■ **Exercise A**: Offset the rows below, from the line containing "left elbow: (271, 110, 6)" through the last row, both ends included. Write those lines out again, headings and person boxes too, adding 97 to every number in the keypoint coordinates but not to the boxes, and leave the pictures out.

(Beginning of Text passage)

But what about the featured teams? Surely this is would be good for them, right? Maybe, maybe not. Let's start again with the modest revenue stream that reduces or obviates the need for industry sponsorship. Again, it's good for the league and its indepenence, but... Back in the days of the NPPL 1.0 when everyone was convinced the mainstream (and all its perks) were right around the corner that league touted success for the teams in terms of the opportunities exposure would bring. Being on TV would allow them to go out and develop their own portfolio of sponsors and income. Which doesn't sound half bad until you realize that as a team you are not only competing against the other teams for those sponsor dollars you're also competing against your own league for sponsor dollars. And that no agreements exist aimed at maintaining league parity or stability. Or that once the contract is signed by the league your individual team becomes superfluous. (Before the deal is done it's the teams that validate the league but after the deal is done it's the league that validates the teams.) So imagine here we are with the PSP seeing a modest revenue trickle beginning to come in from the PBAccess webcast. Perhaps at first everyone is happy and supportive. But it won't last. It can't last. At some point the featured teams will begin to ask, What about us? And that day everything changes.

(End of Text passage)

■ **Exercise B**:
Answer these from the passage on the PSP webcast:
(i) Which webcast is bringing the PSP a modest revenue trickle?
(ii) In the days of the NPPL 1.0, what would being on TV allow teams to do?
(iii) Before the deal is done, what validates the league?

(Beginning of Materials provided)

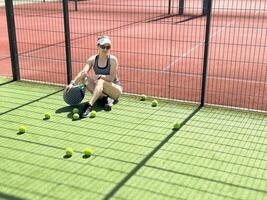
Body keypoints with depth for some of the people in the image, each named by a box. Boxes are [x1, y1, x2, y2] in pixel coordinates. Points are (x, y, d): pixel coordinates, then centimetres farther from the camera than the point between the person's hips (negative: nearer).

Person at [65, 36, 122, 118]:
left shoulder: (112, 59, -14)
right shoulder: (93, 59, -5)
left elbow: (111, 78, -20)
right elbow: (83, 72, -20)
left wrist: (99, 76, -34)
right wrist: (72, 83, -36)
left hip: (115, 89, -4)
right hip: (100, 89, 4)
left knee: (101, 81, -35)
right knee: (85, 79, -21)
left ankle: (89, 105, -51)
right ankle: (106, 99, -27)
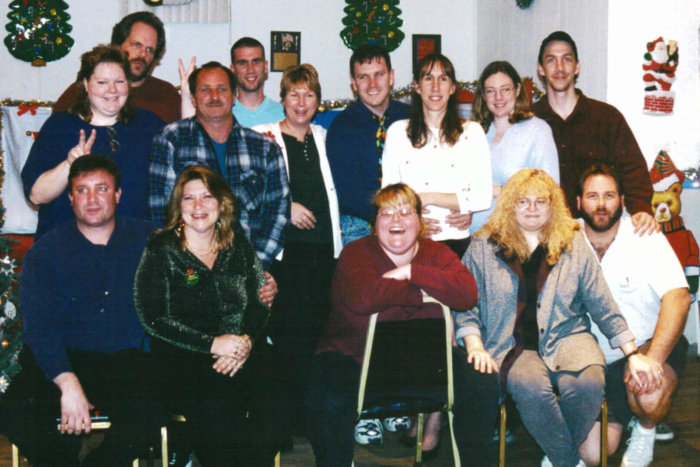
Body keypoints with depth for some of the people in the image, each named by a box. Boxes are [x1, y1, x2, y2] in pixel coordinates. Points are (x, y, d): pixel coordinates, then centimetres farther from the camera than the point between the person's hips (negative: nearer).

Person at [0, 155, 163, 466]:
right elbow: (39, 327, -4)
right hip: (63, 362, 1)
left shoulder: (148, 240, 10)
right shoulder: (45, 253, 6)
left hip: (128, 362, 0)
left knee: (148, 415, -31)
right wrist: (68, 382, -20)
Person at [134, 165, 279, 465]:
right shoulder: (160, 251, 6)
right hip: (180, 358, -3)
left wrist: (247, 340, -10)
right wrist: (212, 343, -12)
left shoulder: (239, 248, 16)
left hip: (241, 353, 3)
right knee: (216, 409, -35)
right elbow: (152, 319, -2)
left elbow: (260, 304, 13)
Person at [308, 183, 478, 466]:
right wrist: (424, 290, -16)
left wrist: (411, 272, -16)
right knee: (331, 402, -30)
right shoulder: (355, 253, -2)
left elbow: (467, 294, -12)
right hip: (354, 355, -3)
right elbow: (364, 298, -25)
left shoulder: (437, 254, 7)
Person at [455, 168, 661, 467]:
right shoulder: (484, 245, 6)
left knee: (587, 383, -30)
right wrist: (475, 346, -11)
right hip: (512, 343, -2)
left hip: (567, 334, 2)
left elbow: (602, 304, 10)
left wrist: (633, 354, 6)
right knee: (532, 387, -33)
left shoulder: (573, 244, 10)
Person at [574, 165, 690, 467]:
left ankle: (645, 432, 1)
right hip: (599, 358, 3)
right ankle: (621, 416, 31)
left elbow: (678, 298, -24)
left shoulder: (644, 236, -13)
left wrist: (652, 361, -35)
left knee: (649, 394, -37)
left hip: (652, 343, -2)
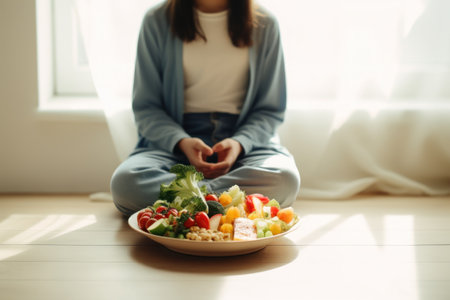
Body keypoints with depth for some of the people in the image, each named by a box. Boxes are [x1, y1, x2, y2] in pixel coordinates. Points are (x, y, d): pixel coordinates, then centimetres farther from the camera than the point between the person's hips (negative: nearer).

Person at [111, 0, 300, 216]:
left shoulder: (264, 24, 4)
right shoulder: (157, 22, 2)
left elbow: (271, 110, 6)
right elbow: (145, 107, 2)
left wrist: (239, 143, -14)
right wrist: (181, 142, -17)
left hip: (246, 141, 0)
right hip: (171, 140, 0)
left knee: (284, 180, -34)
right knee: (124, 182, -32)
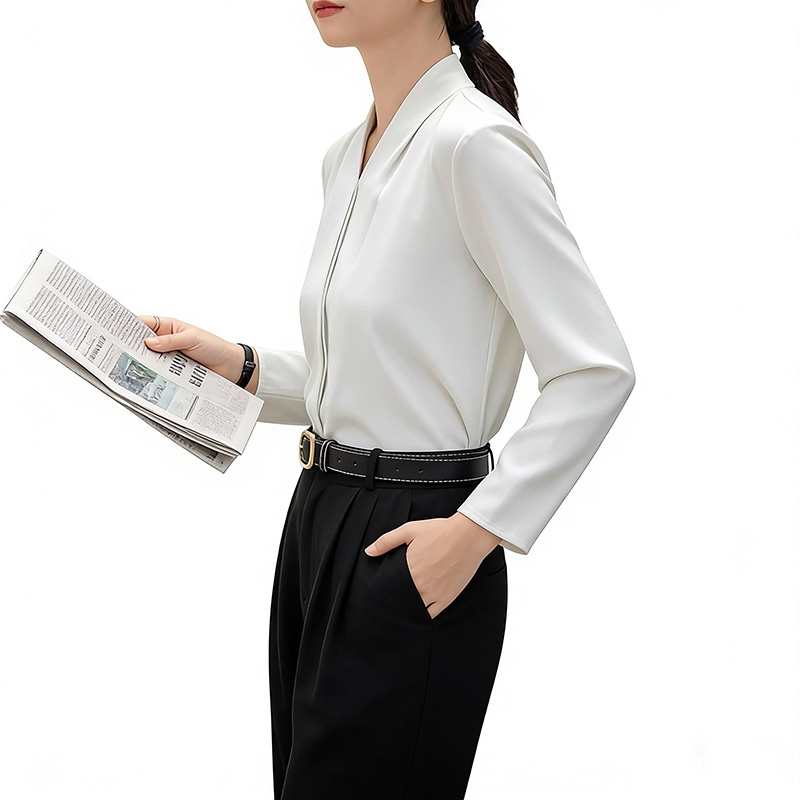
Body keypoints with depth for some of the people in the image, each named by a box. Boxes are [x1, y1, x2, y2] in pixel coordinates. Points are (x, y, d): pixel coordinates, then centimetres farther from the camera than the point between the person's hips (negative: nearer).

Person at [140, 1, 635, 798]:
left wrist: (476, 531, -20)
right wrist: (237, 365, 7)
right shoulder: (346, 158, 10)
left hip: (414, 555, -9)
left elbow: (596, 372, -19)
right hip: (322, 523, 9)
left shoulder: (473, 144, -17)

(End of Materials provided)

■ **Task response A**:
left elbow: (368, 207, 103)
right elbow: (242, 204, 99)
left wrist: (336, 240, 83)
right wrist: (278, 239, 80)
left hip: (343, 238, 97)
right hip: (268, 237, 97)
left knee: (381, 277, 63)
right knee: (221, 279, 65)
Body keypoints with depth for some of the people in the image, each named by a box. Boxes are [x1, y1, x2, y2] in pixel coordinates. Points are (x, y, d): pixel coordinates, then centimetres farther from the camera than the point between the person's hips (negative: nearer).

Person at [140, 1, 635, 798]:
left wrist: (573, 628, 77)
right wrist: (334, 462, 104)
right shoulder: (443, 255, 107)
left hip: (511, 652, 88)
left elbow: (693, 469, 78)
right hip: (419, 620, 106)
left shoulder: (570, 241, 80)

■ **Task response B**:
(i) The PBAccess webcast.
(ii) Go out and develop their own portfolio of sponsors and income.
(iii) The teams.